In the entries, find all lines that hold the word "omitted" and copy them.

☆ ☆ ☆

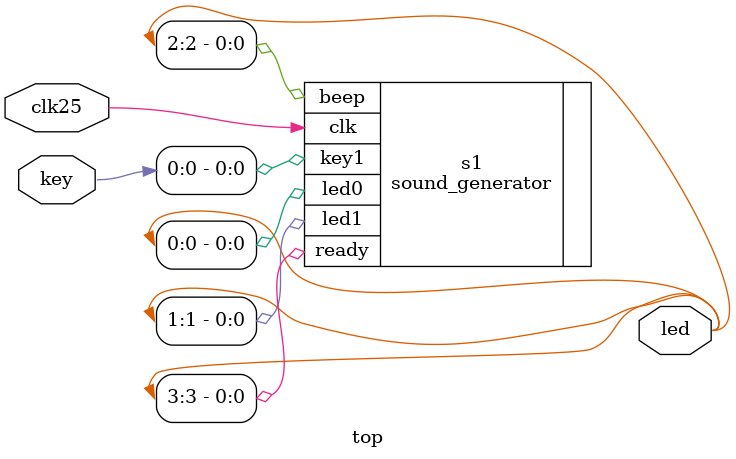
<source format=sv>
module top (
    input  logic clk25,          
    input  logic [1:0] key,     
    output logic [3:0] led 
);

	 sound_generator s1(
		.clk(clk25),
//			.reset(~key[1]),
		.key1(key[0]),
		.beep(led[2]),
		.ready(led[3]),          
		.led0(led[0]),
		.led1(led[1])
	);

endmodule

</source>
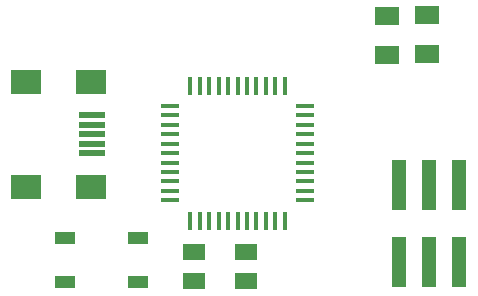
<source format=gtp>
G04 (created by PCBNEW (2013-may-18)-stable) date Mon Sep 19 14:24:48 2016*
%MOIN*%
G04 Gerber Fmt 3.4, Leading zero omitted, Abs format*
%FSLAX34Y34*%
G01*
G70*
G90*
G04 APERTURE LIST*
%ADD10C,0.00590551*%
%ADD11R,0.08X0.06*%
%ADD12R,0.0748031X0.0551181*%
%ADD13R,0.0906X0.0197*%
%ADD14R,0.0984X0.0787*%
%ADD15R,0.016X0.06*%
%ADD16R,0.06X0.016*%
%ADD17R,0.0708661X0.0433071*%
%ADD18R,0.05X0.166929*%
G04 APERTURE END LIST*
G54D10*
G54D11*
X22834Y-18622D03*
X22834Y-17322D03*
X21496Y-17342D03*
X21496Y-18642D03*
G54D12*
X15059Y-26161D03*
X16791Y-26161D03*
X16791Y-25216D03*
X15059Y-25216D03*
G54D13*
X11672Y-20649D03*
X11672Y-20964D03*
X11672Y-21279D03*
X11672Y-21594D03*
X11672Y-21909D03*
G54D14*
X11633Y-19527D03*
X9468Y-19527D03*
X11633Y-23031D03*
X9468Y-23031D03*
G54D15*
X16515Y-19659D03*
X16200Y-19659D03*
X15885Y-19659D03*
X15570Y-19659D03*
X15255Y-19659D03*
X14940Y-19659D03*
X16830Y-19659D03*
X17145Y-19659D03*
X17460Y-19659D03*
X17775Y-19659D03*
X18090Y-19659D03*
X16515Y-24159D03*
X16200Y-24159D03*
X15885Y-24159D03*
X15570Y-24159D03*
X15255Y-24159D03*
X14940Y-24159D03*
X16830Y-24159D03*
X17145Y-24159D03*
X17460Y-24159D03*
X17775Y-24159D03*
X18090Y-24159D03*
G54D16*
X14265Y-21909D03*
X18765Y-21909D03*
X14265Y-22224D03*
X18765Y-22224D03*
X18765Y-22539D03*
X14265Y-22539D03*
X14265Y-22854D03*
X18765Y-22854D03*
X18765Y-23169D03*
X14265Y-23169D03*
X14265Y-23484D03*
X18765Y-23484D03*
X18765Y-21594D03*
X14265Y-21594D03*
X14265Y-21279D03*
X18765Y-21279D03*
X18765Y-20964D03*
X14265Y-20964D03*
X14265Y-20649D03*
X18765Y-20649D03*
X18765Y-20334D03*
X14265Y-20334D03*
G54D17*
X10768Y-24752D03*
X13208Y-24752D03*
X10768Y-26192D03*
X13208Y-26192D03*
G54D18*
X23893Y-22971D03*
X23893Y-25531D03*
X22893Y-22971D03*
X22893Y-25531D03*
X21893Y-22971D03*
X21893Y-25531D03*
M02*

</source>
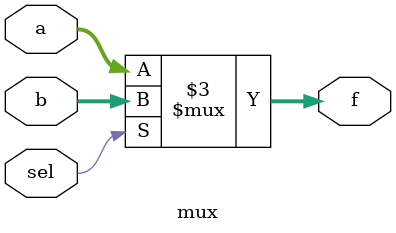
<source format=sv>
module mux
	(input logic [63:0]a,
	input logic [63:0]b,
	input logic sel,
	output logic [63:0]f
	);

always @( a or b or sel)begin
 	if(sel) f = b;   	// reg A
 	else f = a;     	// PC 
end
endmodule

</source>
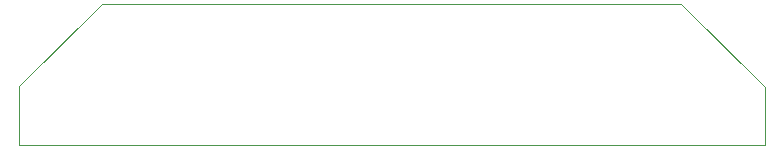
<source format=gm1>
G04 #@! TF.GenerationSoftware,KiCad,Pcbnew,(5.1.10)-1*
G04 #@! TF.CreationDate,2021-10-24T19:11:05-07:00*
G04 #@! TF.ProjectId,Atari130MX-adapter,41746172-6931-4333-904d-582d61646170,rev?*
G04 #@! TF.SameCoordinates,Original*
G04 #@! TF.FileFunction,Profile,NP*
%FSLAX46Y46*%
G04 Gerber Fmt 4.6, Leading zero omitted, Abs format (unit mm)*
G04 Created by KiCad (PCBNEW (5.1.10)-1) date 2021-10-24 19:11:05*
%MOMM*%
%LPD*%
G01*
G04 APERTURE LIST*
G04 #@! TA.AperFunction,Profile*
%ADD10C,0.050000*%
G04 #@! TD*
G04 #@! TA.AperFunction,Profile*
%ADD11C,0.120000*%
G04 #@! TD*
G04 APERTURE END LIST*
D10*
X98560000Y-59940000D02*
X105520000Y-52980000D01*
X98564040Y-61744860D02*
X98560000Y-59940000D01*
X161664040Y-61744860D02*
X161660000Y-60040000D01*
X154600000Y-52980000D02*
X105520000Y-52980000D01*
X154600000Y-52980000D02*
X161660000Y-60040000D01*
D11*
X98564040Y-64919860D02*
X98564040Y-61744860D01*
X161664040Y-64919860D02*
X161664040Y-61744860D01*
X98564040Y-64919860D02*
X161664040Y-64919860D01*
M02*

</source>
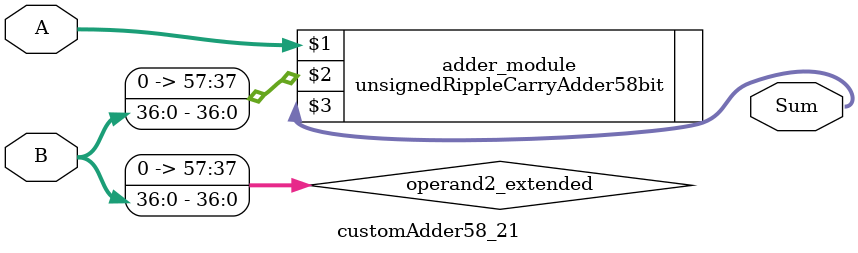
<source format=v>
module customAdder58_21(
                        input [57 : 0] A,
                        input [36 : 0] B,
                        
                        output [58 : 0] Sum
                );

        wire [57 : 0] operand2_extended;
        
        assign operand2_extended =  {21'b0, B};
        
        unsignedRippleCarryAdder58bit adder_module(
            A,
            operand2_extended,
            Sum
        );
        
        endmodule
        
</source>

☆ ☆ ☆

— SOLUTION BELOW —
G04 Gerber Fmt 3.4, Leading zero omitted, Abs format*
G04 Gerber Fmt 4.6, Leading zero omitted, Abs format (unit mm)*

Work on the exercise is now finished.